Our field evolves quickly. Cast aspersions on the issues of our field today
all you want - fragmentation and trend-chasing are big problems, but the
argument, “well it was built to last, and look, it’s still running,” doesn’t
excuse the horrible waste that comes from trying to maintain this ancient
stack instead of taking a level-headed approach and investing appropriately in
modern, stable technologies.

------
bobbydreamer
Brushing up COBOL skills. Once there were lots of projects which lots of IT
companies took, to migrate from COBOL to JAVA, some were successful and some
went back. COBOL is verbose, feels like writing English essay. Programs are
huge todo, Java can reduce 25%-50% of code sometimes, python can reduce
90%(pythonic). What stands out, newer versions of COBOL will be upgraded and
that old code will still work. New version is COBOL 6 :
[https://www.ibm.com/support/pages/cobol-v61-was-announced-
wh...](https://www.ibm.com/support/pages/cobol-v61-was-announced-whats-new)

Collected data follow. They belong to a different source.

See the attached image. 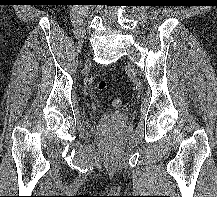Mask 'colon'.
<instances>
[{
  "label": "colon",
  "instance_id": "obj_1",
  "mask_svg": "<svg viewBox=\"0 0 217 197\" xmlns=\"http://www.w3.org/2000/svg\"><path fill=\"white\" fill-rule=\"evenodd\" d=\"M107 86V82L105 79H100L97 83V88L102 91L106 88ZM111 105L113 107H120L122 105V101L121 99L119 98H114L112 101H111Z\"/></svg>",
  "mask_w": 217,
  "mask_h": 197
}]
</instances>
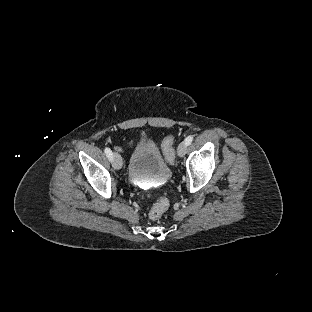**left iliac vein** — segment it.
<instances>
[{"label":"left iliac vein","instance_id":"4c4485c4","mask_svg":"<svg viewBox=\"0 0 312 312\" xmlns=\"http://www.w3.org/2000/svg\"><path fill=\"white\" fill-rule=\"evenodd\" d=\"M186 149H187V144H186V142H181V143L179 144L178 150H177L178 156H179V157H183V156L185 155V153H186Z\"/></svg>","mask_w":312,"mask_h":312}]
</instances>
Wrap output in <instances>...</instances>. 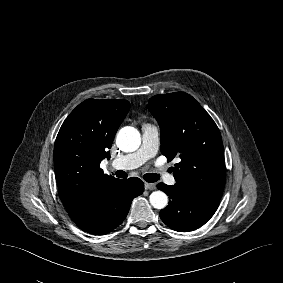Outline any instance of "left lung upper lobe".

I won't be surprised as IBM has bought redhat, now you can execute python
programs in mainframe. Why not do all that machine learning ans be close to
data instead of migrating to Hadoop.

------
edoceo
Amazing these "dead" languages I first sorta-learned in the 80 - before being
guided to Basic and C (and Foxpro). It's similar now to how folks need me to
maintain their "ancient" Perl or PHP apps they just cannot find time to
rebuild.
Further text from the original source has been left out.